BNP Paribas prend ses distances des sables bitumineux
Le groupe bancaire affirme vouloir soutenir la transition énergétique et orienter les décisions de ses clients
BNP Paribas rompt avec une partie du secteur des hydrocarbures, le groupe bancaire français ne souhaitant plus financer des entreprises dont l’essentiel des activités repose sur le gaz de schiste, le pétrole de schiste et le pétrole venant des sables bitumineux.
Après avoir coupé les liens avec les mines et centrales de charbon, BNP Paribas a affirmé mercredi qu’elle veut accompagner et accélérer la transition énergétique, notamment par l’offre de services qui pourront «orienter» les décisions de ses clients.
Dans son portefeuille de prêts commerciaux, la catégorie «énergies hors électricité» compte pour 4 % du total, moins que le transport et la logistique (8%) mais plus que l’assurance (2 %).

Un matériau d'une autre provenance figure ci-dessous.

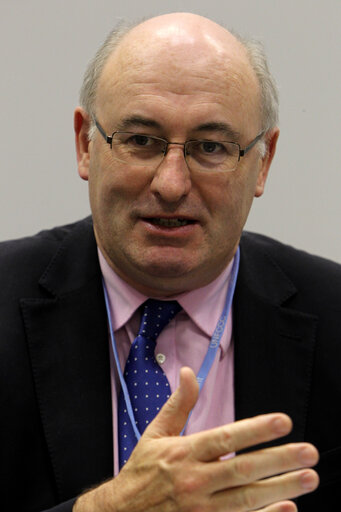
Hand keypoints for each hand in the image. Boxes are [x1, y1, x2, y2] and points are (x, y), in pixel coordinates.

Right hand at [74, 367, 318, 511]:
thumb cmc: (142, 472)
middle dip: (279, 460)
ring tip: (309, 478)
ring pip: (247, 500)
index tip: (283, 422)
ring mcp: (201, 509)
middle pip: (243, 470)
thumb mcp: (156, 433)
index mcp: (184, 453)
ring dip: (281, 488)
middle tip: (309, 452)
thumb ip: (178, 404)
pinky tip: (287, 508)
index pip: (225, 438)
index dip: (255, 430)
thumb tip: (189, 372)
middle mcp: (195, 481)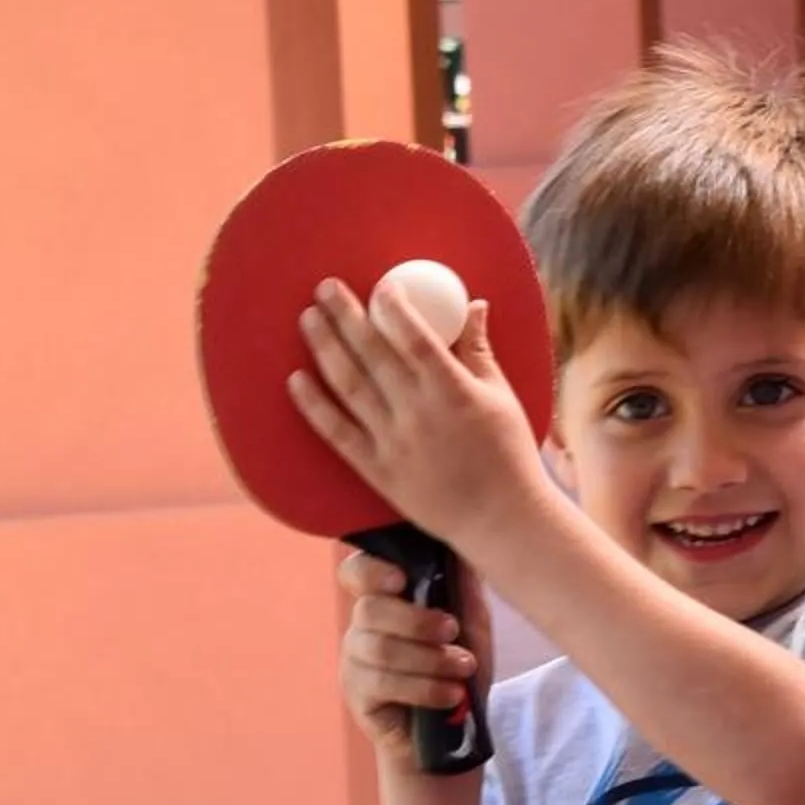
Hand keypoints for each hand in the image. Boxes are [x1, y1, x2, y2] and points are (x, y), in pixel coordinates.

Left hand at [290, 280, 547, 547]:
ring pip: (350, 387)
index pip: (415, 339)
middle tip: (324, 287)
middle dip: (346, 315)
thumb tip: (473, 304)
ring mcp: (394, 443)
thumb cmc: (508, 455)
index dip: (393, 307)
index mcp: (453, 391)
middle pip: (373, 355)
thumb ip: (478, 350)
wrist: (499, 519)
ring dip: (325, 349)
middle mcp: (418, 414)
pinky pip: (338, 433)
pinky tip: (296, 379)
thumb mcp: (501, 396)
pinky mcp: (378, 470)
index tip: (379, 285)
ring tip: (307, 319)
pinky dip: (315, 405)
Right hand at [337, 546, 494, 772]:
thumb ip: (464, 589)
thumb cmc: (458, 670)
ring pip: (380, 648)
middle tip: (453, 631)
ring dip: (429, 658)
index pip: (357, 571)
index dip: (371, 570)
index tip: (402, 579)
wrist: (456, 734)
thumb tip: (463, 548)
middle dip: (416, 620)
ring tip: (463, 668)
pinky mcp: (358, 696)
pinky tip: (451, 694)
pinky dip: (424, 688)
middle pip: (369, 609)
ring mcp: (355, 662)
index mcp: (385, 600)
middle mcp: (362, 627)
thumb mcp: (473, 626)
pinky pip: (384, 684)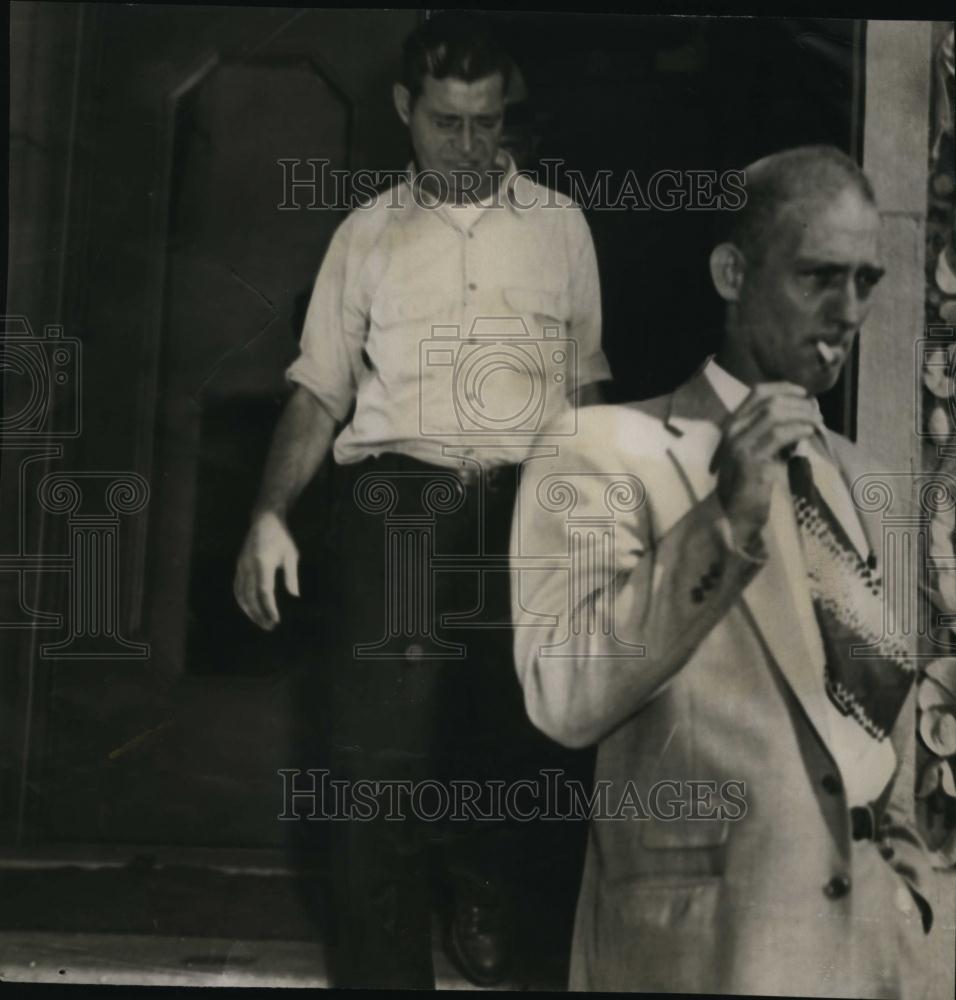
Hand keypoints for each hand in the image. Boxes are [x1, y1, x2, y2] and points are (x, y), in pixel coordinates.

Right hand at [234, 510, 299, 629]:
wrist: (264, 520)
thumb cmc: (281, 537)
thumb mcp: (291, 554)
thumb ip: (292, 575)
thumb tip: (295, 595)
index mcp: (263, 562)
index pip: (264, 591)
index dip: (269, 607)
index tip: (276, 620)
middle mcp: (248, 566)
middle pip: (250, 596)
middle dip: (259, 614)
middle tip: (270, 627)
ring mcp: (241, 566)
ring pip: (240, 594)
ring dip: (249, 611)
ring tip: (261, 622)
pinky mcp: (239, 566)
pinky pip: (237, 588)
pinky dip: (243, 601)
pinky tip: (251, 610)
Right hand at [711, 382, 823, 543]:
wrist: (734, 516)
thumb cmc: (749, 486)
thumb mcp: (758, 452)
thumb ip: (771, 434)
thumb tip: (800, 417)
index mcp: (732, 425)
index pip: (757, 392)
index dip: (784, 388)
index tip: (804, 393)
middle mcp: (732, 430)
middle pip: (769, 400)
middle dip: (797, 402)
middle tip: (816, 412)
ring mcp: (738, 443)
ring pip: (774, 413)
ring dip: (801, 414)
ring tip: (816, 422)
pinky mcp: (749, 458)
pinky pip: (779, 434)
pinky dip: (798, 429)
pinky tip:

En parallèle, le groupe financier, dont les actifs sous gestion dépassent le seuil des 400 milliards d’euros, annonce qu’il s’interdira de financer les projets pétroliers et gaziers dans l’Arctique.
«Ces mesures nous conduiront à cesser nos financements avec un nombre significatif d’acteurs qui ne s’inscrivent pas dans la transition vers une économie moins émettrice de gaz à effet de serre», a affirmé le chef de la direction de BNP Paribas, Jean-Laurent Bonnafé.
Ces acteurs visés sont ceux qui sont axés sur « l’exploration, la production, la distribution, le marketing ou le courtage» du gaz et du pétrole de schiste, de même que le pétrole des sables bitumineux. La mesure couvre aussi les projets de transport et d’exportation.
«Dans le même temps, nous jouerons pleinement notre rôle, en accompagnant nos clients du secteur de l’énergie qui mettent en oeuvre une démarche volontariste: en Europe, en Amérique et en Asie, des compagnies se sont engagées dans un important effort d’évolution de leur modèle d’affaires qui jouera un rôle clé dans la transition énergétique », a ajouté M. Bonnafé.
Cela, a souligné Greenpeace, signifie que BNP Paribas ne financera pas le doublement du pipeline Trans Mountain, de l’entreprise texane Kinder Morgan. Même chose pour le projet Keystone XL et le remplacement de la Ligne 3 entre l’Alberta et le Wisconsin.
Le dossier Trans Mountain
Le geste de BNP Paribas survient trois mois après que le Mouvement Desjardins eut décidé cet été de décréter un moratoire sur le financement de projets d’oléoduc. Des groupes essaient toutefois de convaincre Desjardins de céder à un autre établissement la responsabilité du prêt de 145 millions offert pour le projet Trans Mountain, lequel a récolté un financement total de 5,5 milliards.
«De plus en plus de banques reconnaissent que les pipelines de sables bitumineux et les projets d’hydrocarbures extrêmes menacent leur réputation et leur performance financière à long terme », a indiqué Patrick Bonin, le responsable de la campagne Climat-Énergie chez Greenpeace Canada. « Les institutions financières comme TD et Desjardins qui se vantent d’être “socialement responsables” doivent s’attendre à davantage de résistance si elles continuent à financer des pipelines comme celui de Kinder Morgan. »
L’assureur néerlandais ING a annoncé au printemps qu’il a cédé sa participation de 120 millions $US dans le portefeuille de financement de 2,5 milliards $US offert au projet de pipeline Dakota Access. Le projet a fait l’objet d’une contestation des Sioux de Standing Rock, mais il a reçu son feu vert de construction en février 2017.
Par ailleurs, BNP Paribas a répété mercredi qu’elle s’est déjà engagée à porter à 15 milliards d’euros son financement des énergies renouvelables et à investir 100 millions dans des jeunes pousses consacrées à l’innovation dans ce domaine.
En 2012, BNP avait décidé de vendre son portefeuille américain de prêts adossés à des hydrocarbures à Wells Fargo. Ces «engagements de prêts » atteignaient 9,5 milliards $US. Le groupe bancaire a par la suite réintégré ce créneau en 2014 pour finalement décider en 2016 qu’il suspendait le développement de ces activités, conséquences d’une faiblesse des prix.